** Work task **
Each line of the records below that contains "Website" needs to be copied.

[Opening Exercise inputs section]

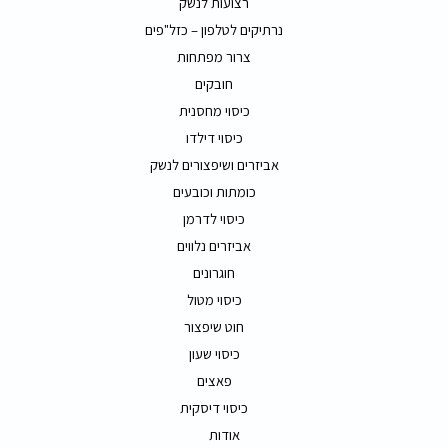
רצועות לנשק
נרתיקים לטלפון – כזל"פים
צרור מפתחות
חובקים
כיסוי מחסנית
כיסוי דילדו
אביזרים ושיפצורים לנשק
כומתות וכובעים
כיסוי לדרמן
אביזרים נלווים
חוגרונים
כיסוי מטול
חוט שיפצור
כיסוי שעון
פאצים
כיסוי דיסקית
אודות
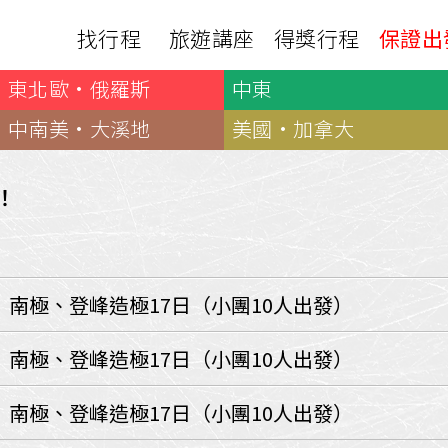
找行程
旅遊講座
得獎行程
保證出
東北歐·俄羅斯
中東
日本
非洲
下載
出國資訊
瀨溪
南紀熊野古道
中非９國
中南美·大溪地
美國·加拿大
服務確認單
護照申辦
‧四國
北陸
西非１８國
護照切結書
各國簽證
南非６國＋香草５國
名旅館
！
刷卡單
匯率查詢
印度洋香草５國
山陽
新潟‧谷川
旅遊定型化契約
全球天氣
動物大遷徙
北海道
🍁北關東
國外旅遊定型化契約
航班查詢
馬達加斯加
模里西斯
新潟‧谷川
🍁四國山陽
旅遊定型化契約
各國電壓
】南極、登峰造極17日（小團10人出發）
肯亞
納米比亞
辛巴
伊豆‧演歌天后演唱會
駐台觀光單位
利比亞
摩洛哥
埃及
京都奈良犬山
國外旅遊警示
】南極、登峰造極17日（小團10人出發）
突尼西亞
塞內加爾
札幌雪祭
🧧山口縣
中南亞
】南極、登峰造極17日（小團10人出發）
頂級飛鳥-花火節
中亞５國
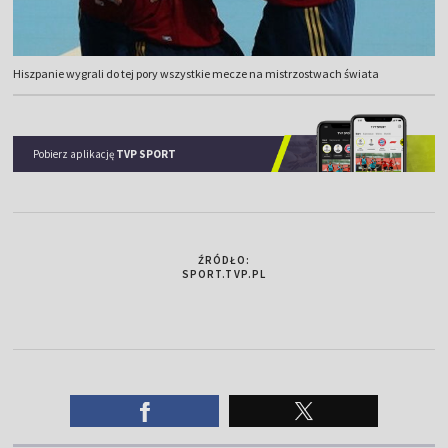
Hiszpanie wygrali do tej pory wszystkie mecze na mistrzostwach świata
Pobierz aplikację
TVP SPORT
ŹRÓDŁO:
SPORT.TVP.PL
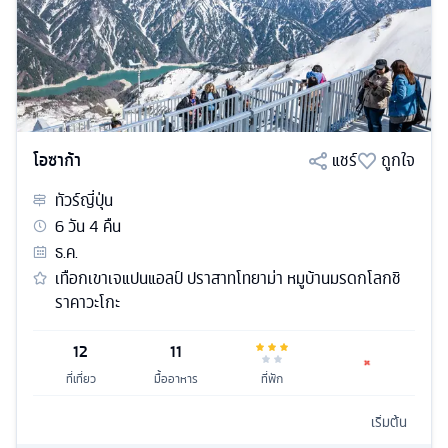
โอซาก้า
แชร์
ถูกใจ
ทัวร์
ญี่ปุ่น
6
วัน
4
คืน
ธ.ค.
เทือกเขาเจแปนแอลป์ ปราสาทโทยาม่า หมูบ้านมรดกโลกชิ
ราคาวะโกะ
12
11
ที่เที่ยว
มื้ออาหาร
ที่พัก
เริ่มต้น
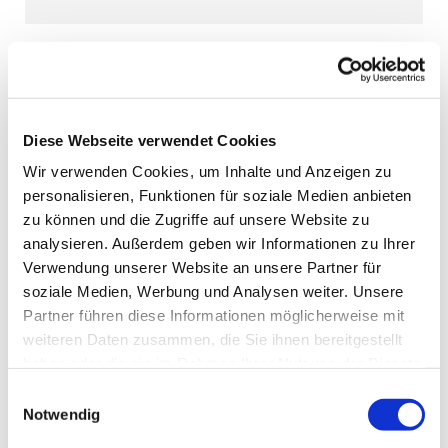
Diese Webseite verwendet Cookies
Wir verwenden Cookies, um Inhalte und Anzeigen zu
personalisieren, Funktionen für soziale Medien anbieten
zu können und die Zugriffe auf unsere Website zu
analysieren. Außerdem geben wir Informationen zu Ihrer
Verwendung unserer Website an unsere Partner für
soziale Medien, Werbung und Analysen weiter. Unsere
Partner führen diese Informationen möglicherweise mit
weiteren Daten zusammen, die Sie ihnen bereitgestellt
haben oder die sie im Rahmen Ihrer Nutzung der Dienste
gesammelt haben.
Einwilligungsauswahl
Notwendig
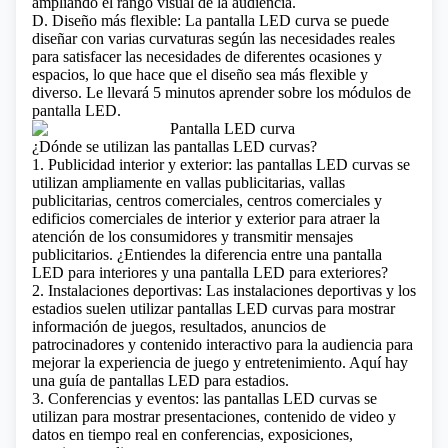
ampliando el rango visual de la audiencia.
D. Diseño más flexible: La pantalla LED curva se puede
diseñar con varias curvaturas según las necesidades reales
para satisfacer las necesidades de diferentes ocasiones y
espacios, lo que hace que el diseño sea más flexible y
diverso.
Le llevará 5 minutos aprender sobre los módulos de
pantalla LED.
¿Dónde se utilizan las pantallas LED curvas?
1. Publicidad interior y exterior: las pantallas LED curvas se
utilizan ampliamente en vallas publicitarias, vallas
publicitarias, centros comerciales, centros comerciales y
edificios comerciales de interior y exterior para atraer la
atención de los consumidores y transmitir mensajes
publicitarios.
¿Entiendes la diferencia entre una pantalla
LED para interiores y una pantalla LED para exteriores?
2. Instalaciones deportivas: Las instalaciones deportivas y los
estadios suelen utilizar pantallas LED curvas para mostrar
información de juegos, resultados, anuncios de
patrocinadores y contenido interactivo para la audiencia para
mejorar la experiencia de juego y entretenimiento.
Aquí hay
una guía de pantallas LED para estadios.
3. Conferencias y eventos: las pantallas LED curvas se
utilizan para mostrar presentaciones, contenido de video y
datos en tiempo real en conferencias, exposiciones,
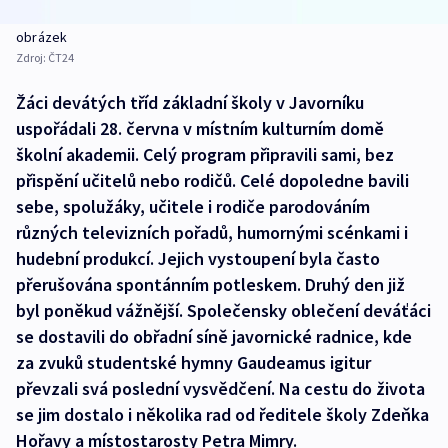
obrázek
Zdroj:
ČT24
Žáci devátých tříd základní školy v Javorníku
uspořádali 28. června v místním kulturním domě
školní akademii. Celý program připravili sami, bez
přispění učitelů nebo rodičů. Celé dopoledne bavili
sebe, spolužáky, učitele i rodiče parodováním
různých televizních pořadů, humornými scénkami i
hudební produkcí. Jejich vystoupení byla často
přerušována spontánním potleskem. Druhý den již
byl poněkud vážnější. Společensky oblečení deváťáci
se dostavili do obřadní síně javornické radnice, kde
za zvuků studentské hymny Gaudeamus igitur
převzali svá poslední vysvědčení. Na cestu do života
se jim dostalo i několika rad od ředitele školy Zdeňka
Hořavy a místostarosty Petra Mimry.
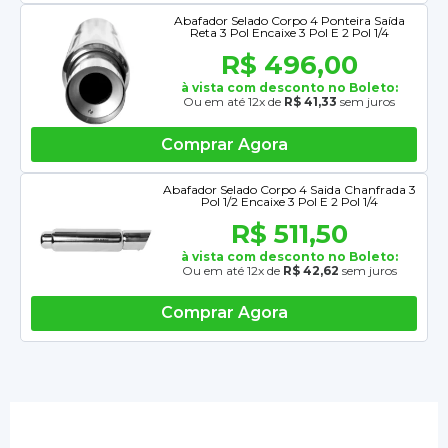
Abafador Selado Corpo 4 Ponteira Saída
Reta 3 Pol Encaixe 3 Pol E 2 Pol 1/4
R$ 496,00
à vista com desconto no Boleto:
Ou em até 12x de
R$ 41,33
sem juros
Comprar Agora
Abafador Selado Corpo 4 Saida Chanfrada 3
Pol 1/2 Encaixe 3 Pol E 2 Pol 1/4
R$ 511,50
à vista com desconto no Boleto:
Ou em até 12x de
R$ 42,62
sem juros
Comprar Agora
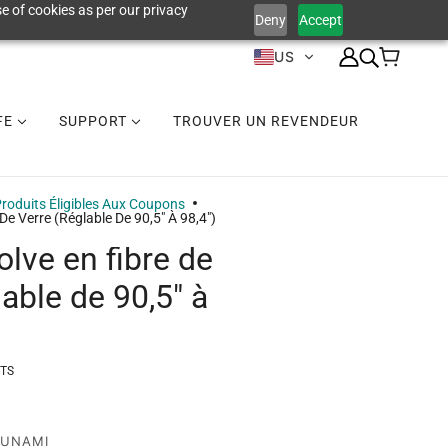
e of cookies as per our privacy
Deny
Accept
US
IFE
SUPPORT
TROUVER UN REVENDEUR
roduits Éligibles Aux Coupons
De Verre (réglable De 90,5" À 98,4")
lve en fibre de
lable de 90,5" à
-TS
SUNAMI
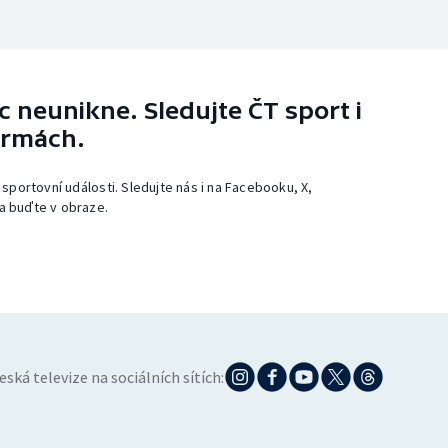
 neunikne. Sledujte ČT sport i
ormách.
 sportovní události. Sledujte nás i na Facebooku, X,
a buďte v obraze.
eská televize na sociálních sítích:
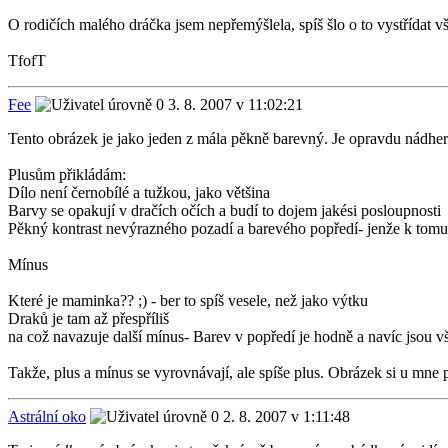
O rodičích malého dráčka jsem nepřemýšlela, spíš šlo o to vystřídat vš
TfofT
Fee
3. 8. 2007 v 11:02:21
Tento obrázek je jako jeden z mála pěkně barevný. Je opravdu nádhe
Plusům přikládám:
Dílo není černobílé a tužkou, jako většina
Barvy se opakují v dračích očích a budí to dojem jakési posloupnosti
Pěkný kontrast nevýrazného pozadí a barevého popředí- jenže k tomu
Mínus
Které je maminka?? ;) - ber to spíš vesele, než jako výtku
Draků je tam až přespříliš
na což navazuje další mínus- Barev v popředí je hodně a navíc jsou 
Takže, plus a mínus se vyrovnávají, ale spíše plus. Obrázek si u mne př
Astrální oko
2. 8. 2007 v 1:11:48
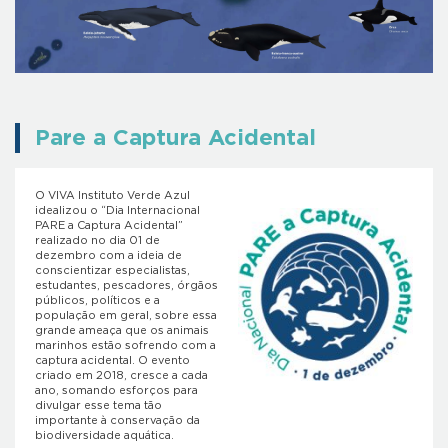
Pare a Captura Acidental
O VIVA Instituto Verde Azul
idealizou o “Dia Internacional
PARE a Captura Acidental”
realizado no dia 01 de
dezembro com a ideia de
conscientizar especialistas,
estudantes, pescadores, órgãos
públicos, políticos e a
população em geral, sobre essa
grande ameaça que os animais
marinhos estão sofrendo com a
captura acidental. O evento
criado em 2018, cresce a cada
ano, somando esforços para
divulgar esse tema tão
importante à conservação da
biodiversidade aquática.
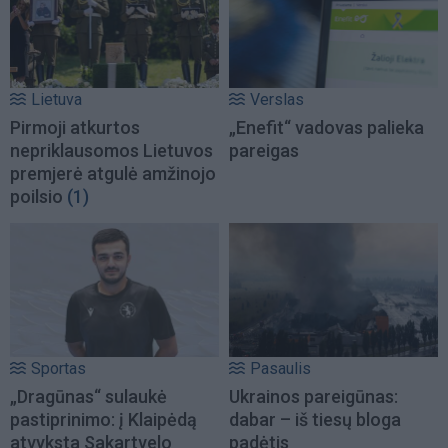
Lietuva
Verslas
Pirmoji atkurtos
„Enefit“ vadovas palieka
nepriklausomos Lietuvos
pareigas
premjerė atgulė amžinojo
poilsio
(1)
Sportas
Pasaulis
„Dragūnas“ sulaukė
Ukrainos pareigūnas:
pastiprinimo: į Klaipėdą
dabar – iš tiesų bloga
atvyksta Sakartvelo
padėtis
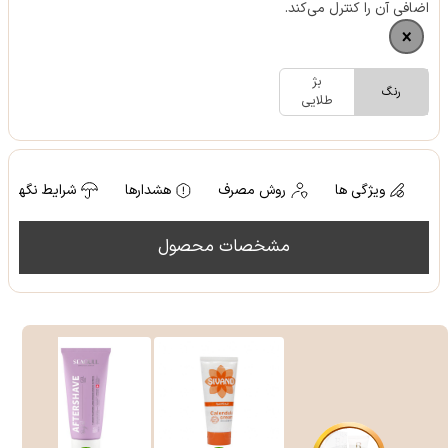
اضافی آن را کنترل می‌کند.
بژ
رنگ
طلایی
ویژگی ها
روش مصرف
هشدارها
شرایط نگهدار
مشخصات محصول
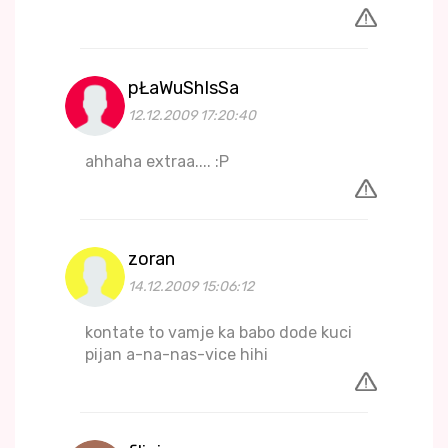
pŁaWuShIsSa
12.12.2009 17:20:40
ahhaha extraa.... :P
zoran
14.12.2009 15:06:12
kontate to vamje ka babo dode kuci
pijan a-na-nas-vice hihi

[Closing Exercise inputs section]

** Exercise response **
zu können und die Zugriffe auf unsere Website zu
Verwendung unserer Website an unsere Partner für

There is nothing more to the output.